Data for processing -
——

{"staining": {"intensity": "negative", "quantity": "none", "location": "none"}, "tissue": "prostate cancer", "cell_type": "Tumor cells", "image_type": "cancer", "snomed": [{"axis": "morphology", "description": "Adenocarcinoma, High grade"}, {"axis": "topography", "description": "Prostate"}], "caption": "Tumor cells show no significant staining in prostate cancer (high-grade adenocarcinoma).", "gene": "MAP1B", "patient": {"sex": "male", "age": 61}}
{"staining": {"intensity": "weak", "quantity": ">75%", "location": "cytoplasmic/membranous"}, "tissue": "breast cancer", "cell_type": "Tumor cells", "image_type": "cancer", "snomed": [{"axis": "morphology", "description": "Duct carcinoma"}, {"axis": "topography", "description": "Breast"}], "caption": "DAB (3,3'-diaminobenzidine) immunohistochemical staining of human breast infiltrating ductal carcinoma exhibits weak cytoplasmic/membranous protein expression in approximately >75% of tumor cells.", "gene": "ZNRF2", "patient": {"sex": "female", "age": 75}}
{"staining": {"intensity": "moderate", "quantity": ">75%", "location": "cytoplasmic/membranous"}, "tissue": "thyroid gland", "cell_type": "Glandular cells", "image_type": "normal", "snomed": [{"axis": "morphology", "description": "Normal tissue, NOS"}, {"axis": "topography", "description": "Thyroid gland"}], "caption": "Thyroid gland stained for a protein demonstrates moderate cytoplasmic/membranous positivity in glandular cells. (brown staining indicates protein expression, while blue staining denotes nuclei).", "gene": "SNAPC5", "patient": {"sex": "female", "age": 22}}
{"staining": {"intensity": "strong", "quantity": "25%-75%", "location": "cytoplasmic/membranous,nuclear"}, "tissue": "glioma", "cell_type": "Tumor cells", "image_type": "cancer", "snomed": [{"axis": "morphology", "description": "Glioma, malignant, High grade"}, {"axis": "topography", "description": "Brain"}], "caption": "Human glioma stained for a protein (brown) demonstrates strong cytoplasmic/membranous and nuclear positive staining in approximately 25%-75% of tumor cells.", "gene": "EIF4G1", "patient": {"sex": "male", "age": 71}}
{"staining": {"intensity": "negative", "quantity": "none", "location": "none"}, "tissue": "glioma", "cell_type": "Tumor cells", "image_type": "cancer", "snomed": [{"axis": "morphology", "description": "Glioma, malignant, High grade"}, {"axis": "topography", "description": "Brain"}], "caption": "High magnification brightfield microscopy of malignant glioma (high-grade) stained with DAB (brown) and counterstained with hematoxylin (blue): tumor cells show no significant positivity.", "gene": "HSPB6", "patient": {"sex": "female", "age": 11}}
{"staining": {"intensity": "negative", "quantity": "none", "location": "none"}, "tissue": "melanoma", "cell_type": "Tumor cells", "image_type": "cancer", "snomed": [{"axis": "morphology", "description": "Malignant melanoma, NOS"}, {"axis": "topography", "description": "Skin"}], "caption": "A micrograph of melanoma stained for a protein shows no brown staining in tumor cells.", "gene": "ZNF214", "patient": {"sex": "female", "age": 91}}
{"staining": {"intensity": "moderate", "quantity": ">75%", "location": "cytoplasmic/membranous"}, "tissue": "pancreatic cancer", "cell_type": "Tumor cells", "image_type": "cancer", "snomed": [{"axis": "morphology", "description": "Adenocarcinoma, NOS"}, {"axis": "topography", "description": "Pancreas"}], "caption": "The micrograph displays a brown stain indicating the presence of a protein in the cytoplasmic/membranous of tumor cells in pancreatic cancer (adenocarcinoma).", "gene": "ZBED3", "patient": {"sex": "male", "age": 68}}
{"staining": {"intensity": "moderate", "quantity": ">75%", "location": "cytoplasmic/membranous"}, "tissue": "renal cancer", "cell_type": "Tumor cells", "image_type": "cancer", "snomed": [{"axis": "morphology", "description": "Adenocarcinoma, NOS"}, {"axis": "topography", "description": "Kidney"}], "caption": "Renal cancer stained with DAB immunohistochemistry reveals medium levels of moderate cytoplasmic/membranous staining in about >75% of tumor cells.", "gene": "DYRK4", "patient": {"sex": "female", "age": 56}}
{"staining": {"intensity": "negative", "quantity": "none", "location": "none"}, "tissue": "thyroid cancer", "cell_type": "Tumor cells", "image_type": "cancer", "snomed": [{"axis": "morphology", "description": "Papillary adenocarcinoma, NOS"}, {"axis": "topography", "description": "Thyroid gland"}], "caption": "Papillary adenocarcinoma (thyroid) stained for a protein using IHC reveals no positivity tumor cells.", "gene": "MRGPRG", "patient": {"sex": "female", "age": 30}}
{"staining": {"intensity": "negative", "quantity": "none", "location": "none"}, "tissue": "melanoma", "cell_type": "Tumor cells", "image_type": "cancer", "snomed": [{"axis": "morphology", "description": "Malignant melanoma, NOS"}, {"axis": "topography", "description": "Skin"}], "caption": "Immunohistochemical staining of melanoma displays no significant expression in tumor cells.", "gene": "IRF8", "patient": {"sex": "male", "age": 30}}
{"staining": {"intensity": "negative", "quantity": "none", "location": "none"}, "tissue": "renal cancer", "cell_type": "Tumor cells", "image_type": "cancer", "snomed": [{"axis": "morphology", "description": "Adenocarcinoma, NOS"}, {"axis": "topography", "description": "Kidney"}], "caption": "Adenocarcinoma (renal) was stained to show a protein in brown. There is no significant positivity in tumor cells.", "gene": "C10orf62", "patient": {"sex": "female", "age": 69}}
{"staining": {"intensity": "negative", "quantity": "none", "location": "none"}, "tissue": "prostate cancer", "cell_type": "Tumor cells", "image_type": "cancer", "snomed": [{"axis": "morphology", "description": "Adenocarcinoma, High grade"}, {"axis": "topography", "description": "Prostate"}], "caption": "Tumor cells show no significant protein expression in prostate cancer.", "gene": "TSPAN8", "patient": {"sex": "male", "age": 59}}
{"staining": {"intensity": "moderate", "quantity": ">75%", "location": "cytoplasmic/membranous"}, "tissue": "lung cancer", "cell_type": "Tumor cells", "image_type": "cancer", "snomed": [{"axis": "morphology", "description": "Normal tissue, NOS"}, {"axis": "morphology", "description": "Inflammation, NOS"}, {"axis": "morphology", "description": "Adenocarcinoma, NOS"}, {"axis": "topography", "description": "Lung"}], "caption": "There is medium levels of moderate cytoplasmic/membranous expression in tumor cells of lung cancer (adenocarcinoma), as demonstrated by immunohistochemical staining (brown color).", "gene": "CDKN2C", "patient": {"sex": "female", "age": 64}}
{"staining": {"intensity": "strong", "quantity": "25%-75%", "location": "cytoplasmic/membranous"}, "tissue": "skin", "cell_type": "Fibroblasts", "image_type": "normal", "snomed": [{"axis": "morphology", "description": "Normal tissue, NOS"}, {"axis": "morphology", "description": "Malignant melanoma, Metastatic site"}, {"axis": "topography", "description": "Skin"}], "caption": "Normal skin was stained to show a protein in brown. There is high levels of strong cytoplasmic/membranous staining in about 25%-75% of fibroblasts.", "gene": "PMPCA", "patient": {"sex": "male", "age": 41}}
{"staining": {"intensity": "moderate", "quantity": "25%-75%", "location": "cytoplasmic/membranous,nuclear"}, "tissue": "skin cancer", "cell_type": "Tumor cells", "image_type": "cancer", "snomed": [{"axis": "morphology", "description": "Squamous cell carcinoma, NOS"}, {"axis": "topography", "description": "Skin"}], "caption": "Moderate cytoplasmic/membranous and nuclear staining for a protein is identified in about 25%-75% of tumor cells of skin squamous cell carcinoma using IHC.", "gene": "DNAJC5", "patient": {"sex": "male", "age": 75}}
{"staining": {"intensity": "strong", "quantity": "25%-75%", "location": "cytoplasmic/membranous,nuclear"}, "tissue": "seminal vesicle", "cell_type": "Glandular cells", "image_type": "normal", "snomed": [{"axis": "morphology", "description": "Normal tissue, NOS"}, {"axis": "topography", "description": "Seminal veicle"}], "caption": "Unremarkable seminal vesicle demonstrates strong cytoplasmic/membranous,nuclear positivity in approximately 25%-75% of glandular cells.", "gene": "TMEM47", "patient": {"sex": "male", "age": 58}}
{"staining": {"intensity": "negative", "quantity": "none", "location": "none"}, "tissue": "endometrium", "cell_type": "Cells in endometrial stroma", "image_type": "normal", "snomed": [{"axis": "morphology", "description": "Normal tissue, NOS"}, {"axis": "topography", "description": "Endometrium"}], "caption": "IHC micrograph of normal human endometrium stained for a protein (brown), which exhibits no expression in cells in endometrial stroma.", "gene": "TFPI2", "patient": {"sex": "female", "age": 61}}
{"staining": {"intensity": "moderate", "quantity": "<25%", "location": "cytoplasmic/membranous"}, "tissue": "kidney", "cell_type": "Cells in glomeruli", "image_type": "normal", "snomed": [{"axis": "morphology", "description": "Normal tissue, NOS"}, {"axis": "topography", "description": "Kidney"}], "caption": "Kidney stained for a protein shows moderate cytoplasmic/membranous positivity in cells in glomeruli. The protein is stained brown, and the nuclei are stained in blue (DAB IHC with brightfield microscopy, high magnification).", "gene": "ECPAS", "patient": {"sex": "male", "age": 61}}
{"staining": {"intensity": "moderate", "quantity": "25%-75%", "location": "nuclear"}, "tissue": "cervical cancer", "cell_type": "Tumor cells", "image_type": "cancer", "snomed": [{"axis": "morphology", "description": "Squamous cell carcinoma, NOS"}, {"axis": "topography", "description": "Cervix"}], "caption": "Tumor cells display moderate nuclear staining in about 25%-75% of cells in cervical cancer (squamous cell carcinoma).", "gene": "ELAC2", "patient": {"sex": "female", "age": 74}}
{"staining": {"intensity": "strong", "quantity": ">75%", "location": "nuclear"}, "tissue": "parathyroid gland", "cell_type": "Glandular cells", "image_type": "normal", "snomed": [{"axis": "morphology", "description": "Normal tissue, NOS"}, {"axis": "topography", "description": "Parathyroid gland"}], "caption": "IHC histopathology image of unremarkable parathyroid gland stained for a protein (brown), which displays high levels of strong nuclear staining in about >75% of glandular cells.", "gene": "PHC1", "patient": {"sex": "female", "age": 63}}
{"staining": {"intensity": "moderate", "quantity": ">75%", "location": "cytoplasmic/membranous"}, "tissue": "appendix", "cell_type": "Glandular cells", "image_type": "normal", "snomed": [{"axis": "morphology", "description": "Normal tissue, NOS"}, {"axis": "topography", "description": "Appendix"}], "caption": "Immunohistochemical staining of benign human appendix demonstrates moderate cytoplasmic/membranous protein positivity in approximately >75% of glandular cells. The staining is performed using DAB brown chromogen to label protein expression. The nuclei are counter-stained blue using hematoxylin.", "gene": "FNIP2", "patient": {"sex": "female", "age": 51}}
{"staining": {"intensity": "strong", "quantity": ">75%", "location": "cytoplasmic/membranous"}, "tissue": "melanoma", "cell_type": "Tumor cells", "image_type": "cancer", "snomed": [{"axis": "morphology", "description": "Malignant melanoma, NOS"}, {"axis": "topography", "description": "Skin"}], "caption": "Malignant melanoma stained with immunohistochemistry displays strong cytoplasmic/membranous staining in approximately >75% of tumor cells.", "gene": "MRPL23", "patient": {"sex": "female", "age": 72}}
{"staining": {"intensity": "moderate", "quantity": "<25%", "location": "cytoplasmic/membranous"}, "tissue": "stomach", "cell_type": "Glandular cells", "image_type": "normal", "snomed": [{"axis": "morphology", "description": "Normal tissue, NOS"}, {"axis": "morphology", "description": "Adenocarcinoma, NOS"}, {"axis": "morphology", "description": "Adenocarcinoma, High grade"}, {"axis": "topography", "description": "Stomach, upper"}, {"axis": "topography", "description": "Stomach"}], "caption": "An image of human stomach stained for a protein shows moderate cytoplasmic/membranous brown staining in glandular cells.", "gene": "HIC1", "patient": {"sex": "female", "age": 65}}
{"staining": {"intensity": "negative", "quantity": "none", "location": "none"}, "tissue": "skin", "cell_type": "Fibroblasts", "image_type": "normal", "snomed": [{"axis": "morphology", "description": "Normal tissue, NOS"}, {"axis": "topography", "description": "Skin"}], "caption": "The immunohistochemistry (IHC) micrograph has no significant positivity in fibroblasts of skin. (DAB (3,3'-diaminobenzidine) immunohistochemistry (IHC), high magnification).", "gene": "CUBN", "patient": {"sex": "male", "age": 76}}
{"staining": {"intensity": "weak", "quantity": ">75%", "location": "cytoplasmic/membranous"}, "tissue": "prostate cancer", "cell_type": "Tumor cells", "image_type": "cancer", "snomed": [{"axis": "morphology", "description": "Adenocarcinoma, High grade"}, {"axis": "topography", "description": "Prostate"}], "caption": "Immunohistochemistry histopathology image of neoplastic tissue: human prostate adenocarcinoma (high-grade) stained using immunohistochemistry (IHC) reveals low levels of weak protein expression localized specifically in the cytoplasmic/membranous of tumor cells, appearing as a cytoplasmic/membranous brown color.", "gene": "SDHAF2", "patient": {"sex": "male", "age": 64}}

——

Problem to work on - Give back exactly the lines of the listing above that run from the line with "magnification brightfield microscopy" to the line with "cancer stained with", inclusive.

Final answer -
{"staining": {"intensity": "negative", "quantity": "none", "location": "none"}, "tissue": "glioma", "cell_type": "Tumor cells", "image_type": "cancer", "snomed": [{"axis": "morphology", "description": "Glioma, malignant, High grade"}, {"axis": "topography", "description": "Brain"}], "caption": "High magnification brightfield microscopy of malignant glioma (high-grade) stained with DAB (brown) and counterstained with hematoxylin (blue): tumor cells show no significant positivity.", "gene": "HSPB6", "patient": {"sex": "female", "age": 11}}
{"staining": {"intensity": "negative", "quantity": "none", "location": "none"}, "tissue": "melanoma", "cell_type": "Tumor cells", "image_type": "cancer", "snomed": [{"axis": "morphology", "description": "Malignant melanoma, NOS"}, {"axis": "topography", "description": "Skin"}], "caption": "A micrograph of melanoma stained for a protein shows no brown staining in tumor cells.", "gene": "ZNF214", "patient": {"sex": "female", "age": 91}}
{"staining": {"intensity": "moderate", "quantity": ">75%", "location": "cytoplasmic/membranous"}, "tissue": "pancreatic cancer", "cell_type": "Tumor cells", "image_type": "cancer", "snomed": [{"axis": "morphology", "description": "Adenocarcinoma, NOS"}, {"axis": "topography", "description": "Pancreas"}], "caption": "The micrograph displays a brown stain indicating the presence of a protein in the cytoplasmic/membranous of tumor cells in pancreatic cancer (adenocarcinoma).", "gene": "ZBED3", "patient": {"sex": "male", "age": 68}}
{"staining": {"intensity": "moderate", "quantity": ">75%", "location": "cytoplasmic/membranous"}, "tissue": "renal cancer", "cell_type": "Tumor cells", "image_type": "cancer", "snomed": [{"axis": "morphology", "description": "Adenocarcinoma, NOS"}, {"axis": "topography", "description": "Kidney"}], "caption": "Renal cancer stained with DAB immunohistochemistry reveals medium levels of moderate cytoplasmic/membranous staining in about >75% of tumor cells.", "gene": "DYRK4", "patient": {"sex": "female", "age": 56}}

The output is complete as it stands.